C’è una differenza sostanziale, però, fra l’Italia (e la Padania?) ed i suoi compagni di merende. Beretta accusa che “a differenza dei colleghi europei, il ministro degli Esteri Frattini si è guardato bene dal dichiarare anche solo la sospensione temporanea dei rifornimenti di armi a Gheddafi”. All’inizio delle manifestazioni nelle piazze nordafricane, infatti, Francia e Germania hanno annunciato l'interruzione della fornitura di armi all'Egitto (incluso il materiale esplosivo o lacrimogeno per il controllo dell'ordine pubblico), mentre la Gran Bretagna ha revocato numerose autorizzazioni all’esportazione di armi in Bahrain e Libia.

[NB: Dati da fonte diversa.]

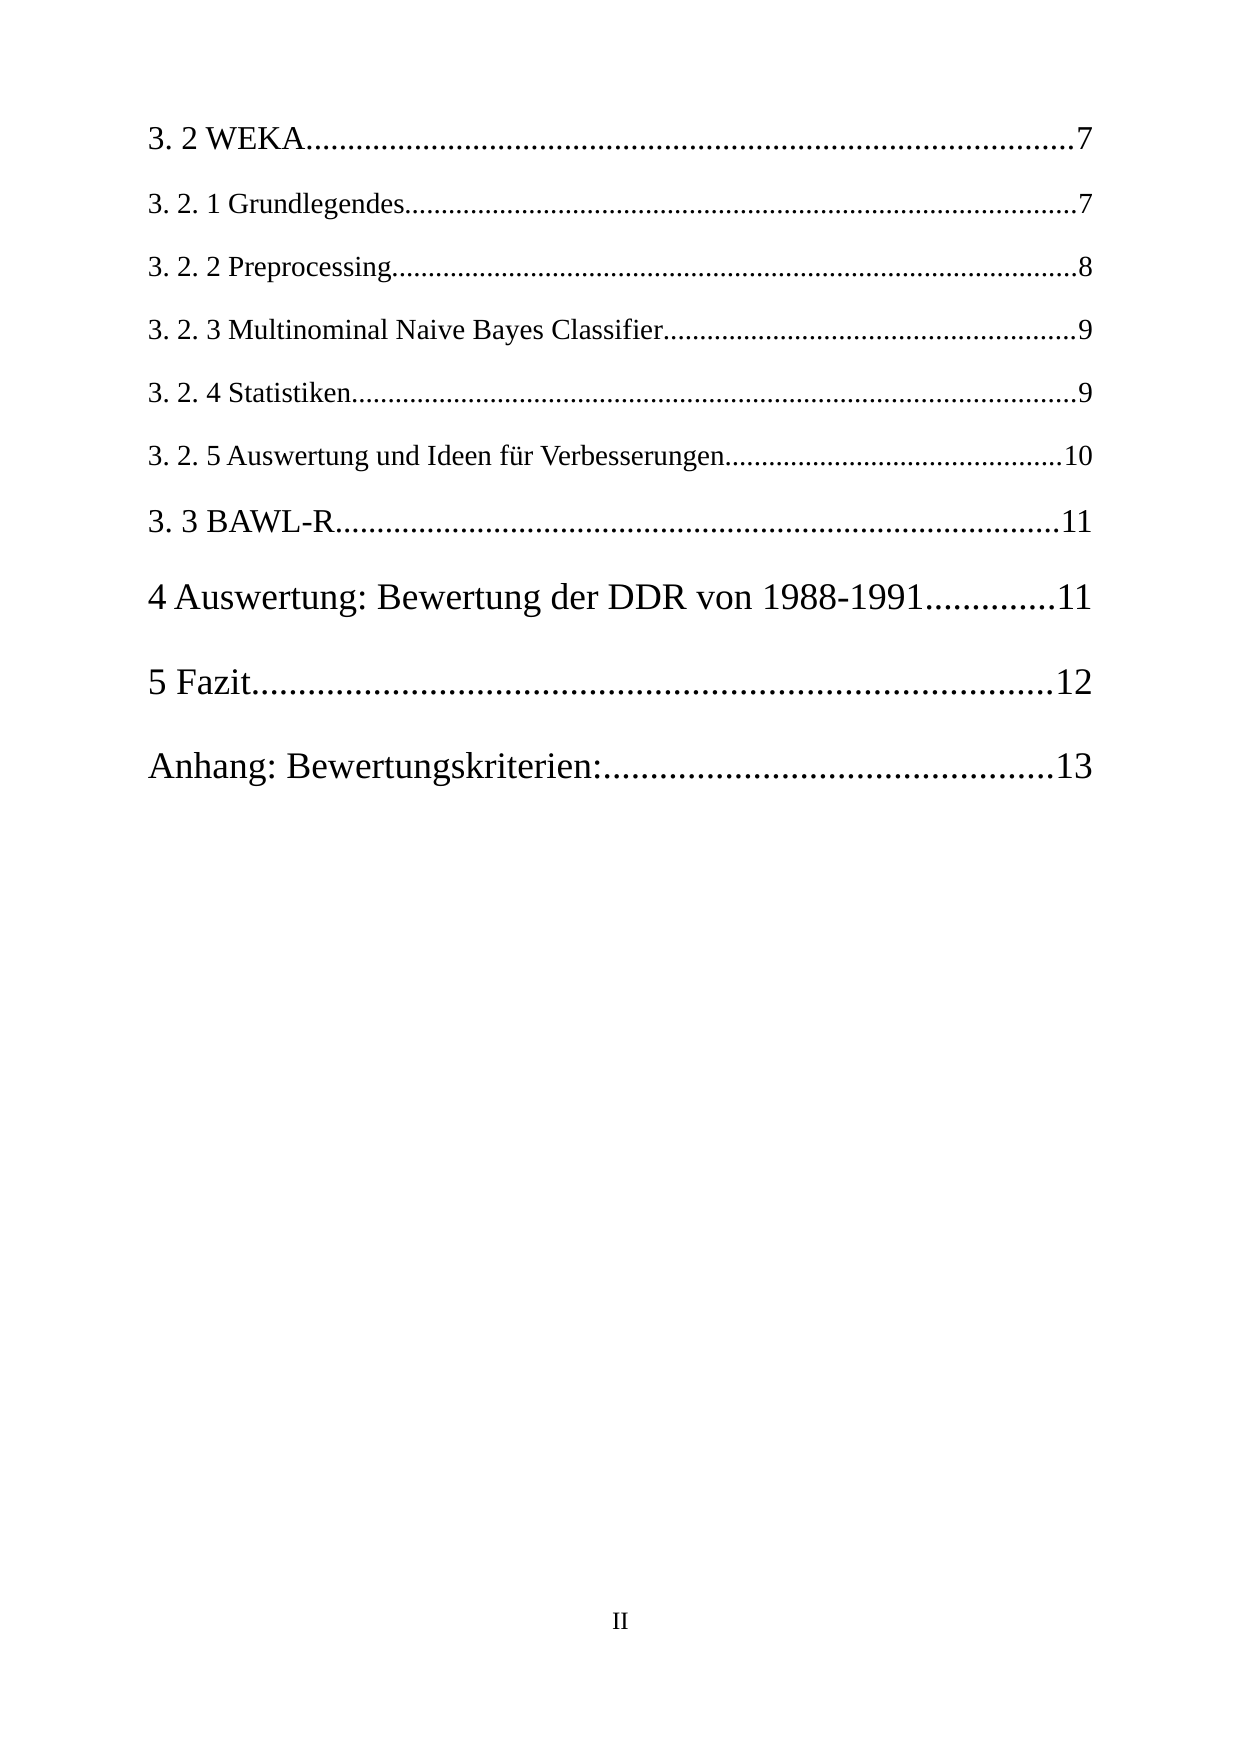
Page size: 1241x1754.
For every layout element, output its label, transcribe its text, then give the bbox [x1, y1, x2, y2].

text 3. 2. 3 Multinominal Naive Bayes Classifier 9 [148, 312, 1093, 346]
text 3. 2. 5 Auswertung und Ideen für Verbesserungen 10 [148, 438, 1093, 472]
text Anhang: Bewertungskriterien: 13 [148, 744, 1093, 787]
text 3. 2 WEKA 7 [148, 118, 1093, 156]
text 4 Auswertung: Bewertung der DDR von 1988-1991 11 [148, 575, 1093, 618]
text 3. 2. 1 Grundlegendes 7 [148, 186, 1093, 219]
text 5 Fazit 12 [148, 659, 1093, 702]
text 3. 2. 2 Preprocessing 8 [148, 249, 1093, 282]
text 3. 2. 4 Statistiken 9 [148, 375, 1093, 408]
text 3. 3 BAWL-R 11 [148, 501, 1093, 539]
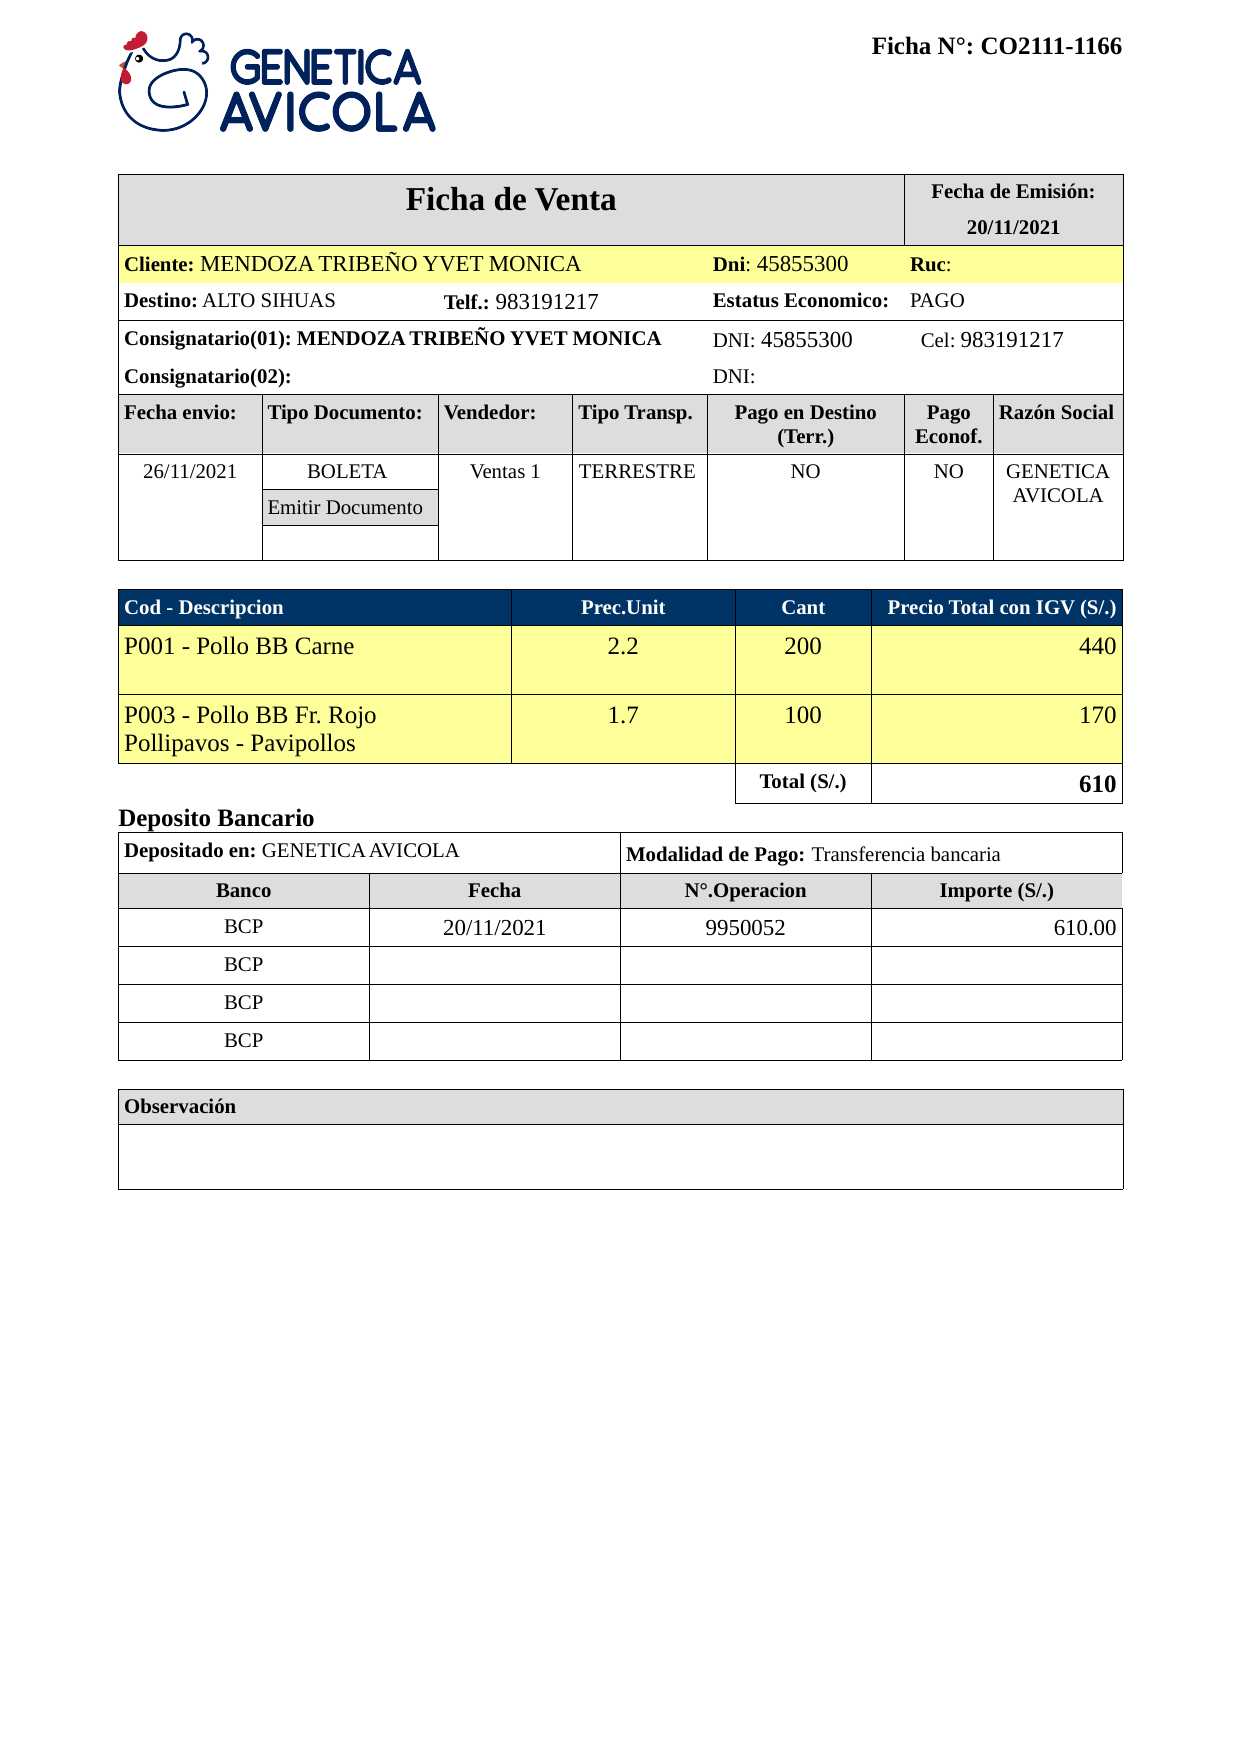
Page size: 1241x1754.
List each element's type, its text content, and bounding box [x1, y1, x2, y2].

Ma perché questo atteggiamento? Per il presidente di Unimondo la risposta è chiara: il motivo sta negli affari siglati dalle industrie militari italiane con Gheddafi, “a cominciare dalle controllate di Finmeccanica”, come Agusta Westland (elicotteri da guerra), Alenia Aermacchi (aerei da combattimento) e Mbda (sistemi missilistici). Ditte che, dal 2006 al 2009, hanno fatturato grazie alle vendite alla Libia oltre 164 milioni di euro. E questo senza contare i 2,2 milioni di euro spesi in “ricambi e addestramento” per i velivoli F260W della Alenia Aermacchi, presenti in Libia in 250 esemplari. Aerei che se “in Europa vengono utilizzati come addestratori, in Africa e America latina sono spesso impiegati come bombardieri”.
Altro che föra d’i ball, ad andare 'fuori dalle balle' dalla Libia dovrebbero essere tutte queste imprese. E dall’Italia tutti questi politici che, capaci a malapena di parlare la lingua di un Paese che gli fa guadagnare ogni mese decine di migliaia di immeritatissimi euro, farebbero un favore all’intera umanità, levandosi di torno una volta per tutte. Anche perché, nonostante gli alti proclami, la situazione sono sempre e comunque ben lungi dal risolverla.
Chissà se, un giorno, gli italiani finalmente si accorgeranno che il continuo perpetuarsi di frasi inutili porta solo noi a perdere sempre più credibilità nel mondo, ed i profughi a continuare ad annegare.
E chissà se si ricorderanno che, come pochi giorni fa Carlo Bonini scriveva su Repubblica: “Anche quando tutto sarà finito, una pagina del massacro libico non potrà comunque essere cancellata. Né dalle doppiezze della diplomazia occidentale, né dal suo cinismo, né da tardive prese d’atto, né da nuovi embarghi a eccidio ormai consumato”.
Perché “quella pagina racconta che a Tripoli, Bengasi, Tobruk, il sangue degli insorti è stato e continuerà ad essere versato da armi di fabbricazione europea e russa accatastate con frenesia in questi ultimi sei anni negli arsenali del regime. Che in Tripolitania e Cirenaica, i bossoli di proiettile lasciati a migliaia sul terreno dalle armi automatiche di mercenari e milizie governative hanno inciso sul fondello matrici che ne indicano la fabbricazione italiana, inglese, belga, russa”.